Can you rewrite the lines of the items below as a JSON list of strings, one string per line with blank lines left out, starting at the beginning of the items and going on through the line with "でお問い合わせ･お見積り"?
══ Exercise inputs ══
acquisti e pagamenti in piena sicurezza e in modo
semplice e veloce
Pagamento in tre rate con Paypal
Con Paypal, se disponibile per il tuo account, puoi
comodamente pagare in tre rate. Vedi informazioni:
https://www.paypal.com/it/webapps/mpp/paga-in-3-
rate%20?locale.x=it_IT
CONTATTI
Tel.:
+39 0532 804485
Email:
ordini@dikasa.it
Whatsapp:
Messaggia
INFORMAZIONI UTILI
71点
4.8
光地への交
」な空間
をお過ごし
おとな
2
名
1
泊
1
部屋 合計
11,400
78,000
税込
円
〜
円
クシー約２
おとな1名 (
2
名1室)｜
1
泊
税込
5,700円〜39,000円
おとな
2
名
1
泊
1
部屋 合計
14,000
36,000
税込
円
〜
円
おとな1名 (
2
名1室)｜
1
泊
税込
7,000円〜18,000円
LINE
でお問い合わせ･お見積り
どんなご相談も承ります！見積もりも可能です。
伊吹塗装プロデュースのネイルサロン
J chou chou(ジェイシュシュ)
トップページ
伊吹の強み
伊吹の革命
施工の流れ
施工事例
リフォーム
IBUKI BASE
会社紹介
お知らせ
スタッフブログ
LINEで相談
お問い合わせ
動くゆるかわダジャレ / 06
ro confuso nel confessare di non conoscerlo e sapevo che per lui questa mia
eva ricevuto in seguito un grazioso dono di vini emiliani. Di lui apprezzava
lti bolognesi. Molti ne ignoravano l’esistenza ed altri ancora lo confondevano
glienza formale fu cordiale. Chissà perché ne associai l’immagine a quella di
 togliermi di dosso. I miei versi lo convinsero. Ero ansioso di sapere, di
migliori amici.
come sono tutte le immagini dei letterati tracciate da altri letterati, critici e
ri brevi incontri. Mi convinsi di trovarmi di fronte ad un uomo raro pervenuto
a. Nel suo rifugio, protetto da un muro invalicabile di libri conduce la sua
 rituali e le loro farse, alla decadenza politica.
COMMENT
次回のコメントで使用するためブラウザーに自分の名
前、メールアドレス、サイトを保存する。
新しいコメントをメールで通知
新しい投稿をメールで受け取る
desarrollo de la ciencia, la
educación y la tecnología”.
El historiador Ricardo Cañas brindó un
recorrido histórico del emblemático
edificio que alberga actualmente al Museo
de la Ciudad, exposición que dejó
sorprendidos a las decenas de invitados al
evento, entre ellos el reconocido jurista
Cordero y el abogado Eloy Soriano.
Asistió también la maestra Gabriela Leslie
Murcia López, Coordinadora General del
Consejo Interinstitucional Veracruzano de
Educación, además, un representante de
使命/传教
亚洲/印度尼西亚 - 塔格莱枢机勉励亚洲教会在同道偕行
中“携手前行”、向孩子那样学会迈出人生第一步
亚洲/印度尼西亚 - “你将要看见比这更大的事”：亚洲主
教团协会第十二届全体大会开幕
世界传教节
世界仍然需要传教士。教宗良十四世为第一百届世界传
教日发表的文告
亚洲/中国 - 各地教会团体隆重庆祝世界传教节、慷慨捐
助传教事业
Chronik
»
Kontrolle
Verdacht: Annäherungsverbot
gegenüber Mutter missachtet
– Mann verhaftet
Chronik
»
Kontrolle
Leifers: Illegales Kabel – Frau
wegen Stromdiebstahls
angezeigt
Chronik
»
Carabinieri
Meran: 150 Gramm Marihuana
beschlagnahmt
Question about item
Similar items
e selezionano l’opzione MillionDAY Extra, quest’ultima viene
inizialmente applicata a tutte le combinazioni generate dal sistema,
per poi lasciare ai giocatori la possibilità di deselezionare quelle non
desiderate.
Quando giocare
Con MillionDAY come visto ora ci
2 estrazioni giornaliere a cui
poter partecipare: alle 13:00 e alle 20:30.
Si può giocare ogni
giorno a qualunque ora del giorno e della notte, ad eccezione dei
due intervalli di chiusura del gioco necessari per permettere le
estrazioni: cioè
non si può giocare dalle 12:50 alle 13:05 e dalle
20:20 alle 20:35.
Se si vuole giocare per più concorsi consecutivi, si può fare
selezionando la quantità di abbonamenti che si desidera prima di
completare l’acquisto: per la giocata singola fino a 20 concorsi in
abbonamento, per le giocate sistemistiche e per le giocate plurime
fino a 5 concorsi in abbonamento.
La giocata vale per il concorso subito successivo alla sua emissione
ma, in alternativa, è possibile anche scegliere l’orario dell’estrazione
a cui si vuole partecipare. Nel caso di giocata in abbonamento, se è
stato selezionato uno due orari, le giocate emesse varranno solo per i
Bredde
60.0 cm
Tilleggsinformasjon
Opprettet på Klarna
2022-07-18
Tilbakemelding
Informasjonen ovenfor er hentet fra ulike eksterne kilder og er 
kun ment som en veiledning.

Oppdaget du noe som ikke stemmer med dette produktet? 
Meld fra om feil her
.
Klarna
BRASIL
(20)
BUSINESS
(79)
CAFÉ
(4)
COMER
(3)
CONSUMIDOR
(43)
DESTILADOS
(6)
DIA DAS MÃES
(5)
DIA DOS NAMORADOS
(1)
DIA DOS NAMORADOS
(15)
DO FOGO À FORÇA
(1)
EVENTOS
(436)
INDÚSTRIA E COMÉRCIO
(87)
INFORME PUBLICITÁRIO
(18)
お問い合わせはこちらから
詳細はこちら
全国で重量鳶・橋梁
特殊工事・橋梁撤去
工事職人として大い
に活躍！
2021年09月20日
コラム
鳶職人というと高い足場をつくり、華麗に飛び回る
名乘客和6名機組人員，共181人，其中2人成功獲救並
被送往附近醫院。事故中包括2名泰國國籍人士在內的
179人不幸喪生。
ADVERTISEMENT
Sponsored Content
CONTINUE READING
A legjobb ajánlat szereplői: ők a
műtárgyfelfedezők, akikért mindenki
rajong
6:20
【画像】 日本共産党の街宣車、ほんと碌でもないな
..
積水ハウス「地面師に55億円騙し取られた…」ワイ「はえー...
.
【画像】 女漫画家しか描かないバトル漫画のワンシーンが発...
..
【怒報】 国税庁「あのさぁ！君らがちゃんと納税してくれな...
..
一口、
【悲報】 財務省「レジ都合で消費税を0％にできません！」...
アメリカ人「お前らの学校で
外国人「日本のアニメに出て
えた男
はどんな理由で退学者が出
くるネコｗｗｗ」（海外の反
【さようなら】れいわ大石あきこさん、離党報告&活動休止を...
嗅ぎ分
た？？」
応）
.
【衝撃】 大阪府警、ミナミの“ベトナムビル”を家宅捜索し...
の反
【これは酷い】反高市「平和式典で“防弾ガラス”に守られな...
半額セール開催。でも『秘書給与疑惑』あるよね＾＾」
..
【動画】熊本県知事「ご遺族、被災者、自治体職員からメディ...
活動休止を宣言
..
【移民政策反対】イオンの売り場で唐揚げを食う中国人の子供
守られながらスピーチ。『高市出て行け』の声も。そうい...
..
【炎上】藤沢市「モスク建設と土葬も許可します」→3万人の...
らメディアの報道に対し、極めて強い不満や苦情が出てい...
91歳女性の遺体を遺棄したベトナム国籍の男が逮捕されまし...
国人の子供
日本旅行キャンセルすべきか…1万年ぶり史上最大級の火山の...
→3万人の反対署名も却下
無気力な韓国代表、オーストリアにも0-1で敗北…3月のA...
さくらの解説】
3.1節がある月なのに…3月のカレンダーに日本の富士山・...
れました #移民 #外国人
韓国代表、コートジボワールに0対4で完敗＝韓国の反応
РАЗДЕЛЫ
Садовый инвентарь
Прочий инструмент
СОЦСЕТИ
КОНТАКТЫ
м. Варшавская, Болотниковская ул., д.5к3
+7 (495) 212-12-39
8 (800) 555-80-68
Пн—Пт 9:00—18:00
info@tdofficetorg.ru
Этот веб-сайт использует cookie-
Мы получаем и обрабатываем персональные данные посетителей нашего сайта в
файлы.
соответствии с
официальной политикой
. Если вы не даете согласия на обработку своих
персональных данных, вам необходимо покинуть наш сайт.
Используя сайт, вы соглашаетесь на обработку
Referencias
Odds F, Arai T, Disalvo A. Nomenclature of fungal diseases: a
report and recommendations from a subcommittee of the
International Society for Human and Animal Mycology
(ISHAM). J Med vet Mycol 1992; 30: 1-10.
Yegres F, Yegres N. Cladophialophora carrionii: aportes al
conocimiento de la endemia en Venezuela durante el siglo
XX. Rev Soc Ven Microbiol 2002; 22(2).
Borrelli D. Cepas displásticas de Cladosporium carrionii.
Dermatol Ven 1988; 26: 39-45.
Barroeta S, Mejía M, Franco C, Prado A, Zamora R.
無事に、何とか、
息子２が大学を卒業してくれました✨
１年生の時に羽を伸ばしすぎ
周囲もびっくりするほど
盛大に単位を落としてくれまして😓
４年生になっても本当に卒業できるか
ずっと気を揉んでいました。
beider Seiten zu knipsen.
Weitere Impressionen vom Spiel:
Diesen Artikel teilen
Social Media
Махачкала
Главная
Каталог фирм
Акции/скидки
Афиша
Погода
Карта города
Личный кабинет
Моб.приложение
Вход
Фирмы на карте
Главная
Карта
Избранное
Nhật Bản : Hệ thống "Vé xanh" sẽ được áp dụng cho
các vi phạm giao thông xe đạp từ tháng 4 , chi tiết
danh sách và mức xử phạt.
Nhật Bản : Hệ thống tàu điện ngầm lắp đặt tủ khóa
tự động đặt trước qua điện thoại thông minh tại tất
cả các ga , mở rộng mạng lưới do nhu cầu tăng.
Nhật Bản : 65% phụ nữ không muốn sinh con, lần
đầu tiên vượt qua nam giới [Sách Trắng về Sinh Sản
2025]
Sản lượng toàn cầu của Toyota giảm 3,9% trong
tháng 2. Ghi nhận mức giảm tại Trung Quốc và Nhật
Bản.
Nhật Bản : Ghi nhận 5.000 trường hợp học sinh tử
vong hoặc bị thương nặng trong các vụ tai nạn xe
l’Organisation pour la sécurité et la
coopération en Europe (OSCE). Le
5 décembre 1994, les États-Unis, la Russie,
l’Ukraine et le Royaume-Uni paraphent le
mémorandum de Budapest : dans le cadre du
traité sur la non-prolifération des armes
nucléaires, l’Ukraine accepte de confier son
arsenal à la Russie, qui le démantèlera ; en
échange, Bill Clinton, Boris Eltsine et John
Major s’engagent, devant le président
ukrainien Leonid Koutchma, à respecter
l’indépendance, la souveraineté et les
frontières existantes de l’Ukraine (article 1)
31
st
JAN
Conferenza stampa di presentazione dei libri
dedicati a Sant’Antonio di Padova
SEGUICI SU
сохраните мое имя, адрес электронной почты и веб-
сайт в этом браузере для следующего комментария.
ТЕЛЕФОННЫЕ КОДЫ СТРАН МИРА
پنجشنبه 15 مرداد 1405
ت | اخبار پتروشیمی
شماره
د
═══
### Answer for the task
[
  "acquisti e pagamenti in piena sicurezza e in modo",
  "semplice e veloce",
  "Pagamento in tre rate con Paypal",
  "Con Paypal, se disponibile per il tuo account, puoi",
  "comodamente pagare in tre rate. Vedi informazioni:",
  "https://www.paypal.com/it/webapps/mpp/paga-in-3-",
  "rate%20?locale.x=it_IT",
  "CONTATTI",
  "Tel.:",
  "+39 0532 804485",
  "Email:",
  "ordini@dikasa.it",
  "Whatsapp:",
  "Messaggia",
  "INFORMAZIONI UTILI",
  "71点",
  "4.8",
  "光地への交",
  "」な空間",
  "をお過ごし",
  "おとな",
  "2",
  "名",
  "1",
  "泊",
  "1",
  "部屋 合計",
  "11,400",
  "78,000",
  "税込",
  "円",
  "〜",
  "円",
  "クシー約２",
  "おとな1名 (",
  "2",
  "名1室)｜",
  "1",
  "泊",
  "税込",
  "5,700円〜39,000円",
  "おとな",
  "2",
  "名",
  "1",
  "泊",
  "1",
  "部屋 合計",
  "14,000",
  "36,000",
  "税込",
  "円",
  "〜",
  "円",
  "おとな1名 (",
  "2",
  "名1室)｜",
  "1",
  "泊",
  "税込",
  "7,000円〜18,000円",
  "LINE",
  "でお問い合わせ･お見積り"
]